*** Begin section ***

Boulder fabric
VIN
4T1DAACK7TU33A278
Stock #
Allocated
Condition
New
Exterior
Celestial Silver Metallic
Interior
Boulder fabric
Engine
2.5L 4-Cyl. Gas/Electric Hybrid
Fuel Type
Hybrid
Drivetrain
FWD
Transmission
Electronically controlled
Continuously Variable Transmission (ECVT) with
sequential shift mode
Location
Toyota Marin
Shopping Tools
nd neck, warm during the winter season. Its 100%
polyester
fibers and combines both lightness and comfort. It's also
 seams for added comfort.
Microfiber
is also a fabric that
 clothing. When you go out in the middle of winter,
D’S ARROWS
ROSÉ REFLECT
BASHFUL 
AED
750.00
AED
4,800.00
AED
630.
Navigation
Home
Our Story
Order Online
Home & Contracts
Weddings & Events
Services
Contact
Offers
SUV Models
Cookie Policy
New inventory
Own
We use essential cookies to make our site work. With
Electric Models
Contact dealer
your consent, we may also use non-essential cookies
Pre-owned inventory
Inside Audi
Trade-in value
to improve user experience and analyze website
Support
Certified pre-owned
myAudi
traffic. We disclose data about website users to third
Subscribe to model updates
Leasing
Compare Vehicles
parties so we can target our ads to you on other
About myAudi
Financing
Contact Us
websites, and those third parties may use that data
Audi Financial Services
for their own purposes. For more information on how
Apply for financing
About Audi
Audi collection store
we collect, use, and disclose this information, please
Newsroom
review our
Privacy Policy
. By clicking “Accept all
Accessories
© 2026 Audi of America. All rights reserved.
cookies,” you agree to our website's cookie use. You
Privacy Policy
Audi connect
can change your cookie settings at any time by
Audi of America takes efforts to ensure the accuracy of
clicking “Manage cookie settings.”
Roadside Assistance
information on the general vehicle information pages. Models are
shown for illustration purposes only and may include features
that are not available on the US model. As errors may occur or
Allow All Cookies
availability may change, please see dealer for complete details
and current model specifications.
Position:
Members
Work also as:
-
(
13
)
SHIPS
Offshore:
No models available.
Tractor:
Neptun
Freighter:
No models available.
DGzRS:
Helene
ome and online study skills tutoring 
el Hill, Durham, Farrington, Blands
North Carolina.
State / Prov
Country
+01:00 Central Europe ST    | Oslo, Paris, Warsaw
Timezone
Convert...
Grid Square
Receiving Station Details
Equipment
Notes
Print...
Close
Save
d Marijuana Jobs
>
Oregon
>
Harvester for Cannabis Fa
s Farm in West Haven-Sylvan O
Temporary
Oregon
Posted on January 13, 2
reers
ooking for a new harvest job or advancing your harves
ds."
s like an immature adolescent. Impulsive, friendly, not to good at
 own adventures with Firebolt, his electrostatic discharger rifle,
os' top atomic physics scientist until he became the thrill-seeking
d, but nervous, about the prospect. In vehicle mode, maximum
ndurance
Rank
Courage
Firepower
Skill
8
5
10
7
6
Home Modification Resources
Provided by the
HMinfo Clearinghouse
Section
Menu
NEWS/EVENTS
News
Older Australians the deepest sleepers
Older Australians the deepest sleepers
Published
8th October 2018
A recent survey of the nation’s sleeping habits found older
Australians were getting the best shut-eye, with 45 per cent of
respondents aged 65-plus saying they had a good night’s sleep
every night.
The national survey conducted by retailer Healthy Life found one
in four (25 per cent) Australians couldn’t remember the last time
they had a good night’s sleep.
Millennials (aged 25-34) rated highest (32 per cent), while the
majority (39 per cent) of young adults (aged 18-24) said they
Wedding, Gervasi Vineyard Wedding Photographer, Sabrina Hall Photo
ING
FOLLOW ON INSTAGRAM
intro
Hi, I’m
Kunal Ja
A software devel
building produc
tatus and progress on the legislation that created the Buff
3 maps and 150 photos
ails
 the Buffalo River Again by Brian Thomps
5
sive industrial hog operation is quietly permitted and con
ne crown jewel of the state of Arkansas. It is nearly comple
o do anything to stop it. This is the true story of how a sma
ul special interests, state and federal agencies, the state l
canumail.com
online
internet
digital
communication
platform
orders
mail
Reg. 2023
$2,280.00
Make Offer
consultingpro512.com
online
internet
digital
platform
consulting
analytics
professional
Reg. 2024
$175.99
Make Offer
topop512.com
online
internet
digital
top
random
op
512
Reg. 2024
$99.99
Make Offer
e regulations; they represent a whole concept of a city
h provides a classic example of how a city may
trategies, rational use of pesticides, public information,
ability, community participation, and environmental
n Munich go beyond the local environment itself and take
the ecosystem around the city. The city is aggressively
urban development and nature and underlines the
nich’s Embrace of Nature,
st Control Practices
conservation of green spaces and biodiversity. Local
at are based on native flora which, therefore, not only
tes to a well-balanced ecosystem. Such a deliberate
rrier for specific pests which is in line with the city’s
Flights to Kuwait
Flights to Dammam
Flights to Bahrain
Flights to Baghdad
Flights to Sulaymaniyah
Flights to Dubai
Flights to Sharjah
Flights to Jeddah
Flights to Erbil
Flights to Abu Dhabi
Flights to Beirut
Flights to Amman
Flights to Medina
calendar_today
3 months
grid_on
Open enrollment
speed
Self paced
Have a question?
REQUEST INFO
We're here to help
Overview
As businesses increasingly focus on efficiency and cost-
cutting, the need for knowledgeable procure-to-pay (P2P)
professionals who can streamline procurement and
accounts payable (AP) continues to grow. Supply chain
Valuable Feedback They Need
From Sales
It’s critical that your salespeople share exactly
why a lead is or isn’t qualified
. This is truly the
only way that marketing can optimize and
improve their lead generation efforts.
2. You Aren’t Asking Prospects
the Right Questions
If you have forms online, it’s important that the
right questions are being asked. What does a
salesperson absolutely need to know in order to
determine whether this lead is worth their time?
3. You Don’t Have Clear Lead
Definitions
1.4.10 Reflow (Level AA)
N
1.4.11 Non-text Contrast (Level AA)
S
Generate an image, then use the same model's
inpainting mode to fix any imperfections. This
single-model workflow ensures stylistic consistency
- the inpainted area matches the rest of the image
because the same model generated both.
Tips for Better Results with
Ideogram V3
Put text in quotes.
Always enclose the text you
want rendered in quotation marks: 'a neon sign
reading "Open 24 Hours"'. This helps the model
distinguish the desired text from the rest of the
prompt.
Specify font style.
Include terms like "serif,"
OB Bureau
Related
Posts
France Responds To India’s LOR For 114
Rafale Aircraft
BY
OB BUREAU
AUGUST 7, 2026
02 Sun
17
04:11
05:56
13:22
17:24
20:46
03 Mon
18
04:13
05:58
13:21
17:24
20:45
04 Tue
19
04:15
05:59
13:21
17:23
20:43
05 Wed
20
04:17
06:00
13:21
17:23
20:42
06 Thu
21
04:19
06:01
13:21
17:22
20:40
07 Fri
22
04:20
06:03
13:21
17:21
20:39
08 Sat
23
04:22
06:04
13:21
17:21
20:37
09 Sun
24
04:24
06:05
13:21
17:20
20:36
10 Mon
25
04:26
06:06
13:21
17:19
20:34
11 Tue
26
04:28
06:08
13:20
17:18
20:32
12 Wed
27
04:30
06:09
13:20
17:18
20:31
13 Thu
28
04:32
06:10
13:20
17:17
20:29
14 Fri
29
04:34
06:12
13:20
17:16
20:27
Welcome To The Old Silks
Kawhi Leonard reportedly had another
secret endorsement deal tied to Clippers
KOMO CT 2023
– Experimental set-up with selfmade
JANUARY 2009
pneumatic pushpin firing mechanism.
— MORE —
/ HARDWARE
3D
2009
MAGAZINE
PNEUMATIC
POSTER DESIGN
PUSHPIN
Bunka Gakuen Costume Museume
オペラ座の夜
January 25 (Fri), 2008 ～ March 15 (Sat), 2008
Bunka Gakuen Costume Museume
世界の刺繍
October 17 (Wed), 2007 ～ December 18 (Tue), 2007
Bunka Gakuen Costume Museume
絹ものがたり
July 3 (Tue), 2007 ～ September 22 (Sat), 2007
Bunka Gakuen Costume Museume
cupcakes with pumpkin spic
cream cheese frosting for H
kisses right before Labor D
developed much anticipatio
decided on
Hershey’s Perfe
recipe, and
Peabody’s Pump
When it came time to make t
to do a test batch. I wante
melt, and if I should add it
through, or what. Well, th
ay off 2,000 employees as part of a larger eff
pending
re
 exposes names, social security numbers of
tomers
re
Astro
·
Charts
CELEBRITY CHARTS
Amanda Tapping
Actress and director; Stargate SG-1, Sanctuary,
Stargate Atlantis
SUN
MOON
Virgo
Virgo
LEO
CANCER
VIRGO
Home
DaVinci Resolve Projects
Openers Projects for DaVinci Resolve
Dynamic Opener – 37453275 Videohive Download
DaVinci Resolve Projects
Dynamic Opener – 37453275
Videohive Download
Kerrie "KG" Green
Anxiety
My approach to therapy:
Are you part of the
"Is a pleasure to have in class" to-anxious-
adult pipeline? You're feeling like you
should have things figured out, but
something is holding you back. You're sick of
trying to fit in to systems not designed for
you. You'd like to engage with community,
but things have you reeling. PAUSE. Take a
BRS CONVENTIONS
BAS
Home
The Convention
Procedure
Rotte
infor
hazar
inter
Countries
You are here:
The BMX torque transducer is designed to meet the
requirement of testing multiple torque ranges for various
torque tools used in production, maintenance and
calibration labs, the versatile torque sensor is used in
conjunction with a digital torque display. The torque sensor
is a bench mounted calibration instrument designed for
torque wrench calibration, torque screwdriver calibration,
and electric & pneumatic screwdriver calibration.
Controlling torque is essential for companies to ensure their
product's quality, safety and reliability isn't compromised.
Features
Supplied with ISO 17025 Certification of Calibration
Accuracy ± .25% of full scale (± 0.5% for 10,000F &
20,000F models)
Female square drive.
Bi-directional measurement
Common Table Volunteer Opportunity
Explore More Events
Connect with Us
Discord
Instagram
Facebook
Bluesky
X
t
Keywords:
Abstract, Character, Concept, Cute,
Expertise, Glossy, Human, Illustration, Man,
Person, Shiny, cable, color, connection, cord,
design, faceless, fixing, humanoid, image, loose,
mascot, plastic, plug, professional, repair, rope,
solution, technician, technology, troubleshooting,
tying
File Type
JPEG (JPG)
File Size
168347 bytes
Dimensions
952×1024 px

*** End section ***

## What you have to do
Quote in full each line from the top of the records above through the line with "is also a fabric that"; stop after that line.

## Result of this task
Boulder fabric
VIN
4T1DAACK7TU33A278
Stock #
Allocated
Condition
New
Exterior
Celestial Silver Metallic
Interior
Boulder fabric
Engine
2.5L 4-Cyl. Gas/Electric Hybrid
Fuel Type
Hybrid
Drivetrain
FWD
Transmission
Electronically controlled
Continuously Variable Transmission (ECVT) with
sequential shift mode
Location
Toyota Marin
Shopping Tools
nd neck, warm during the winter season. Its 100%
polyester
fibers and combines both lightness and comfort. It's also
 seams for added comfort.
Microfiber
is also a fabric that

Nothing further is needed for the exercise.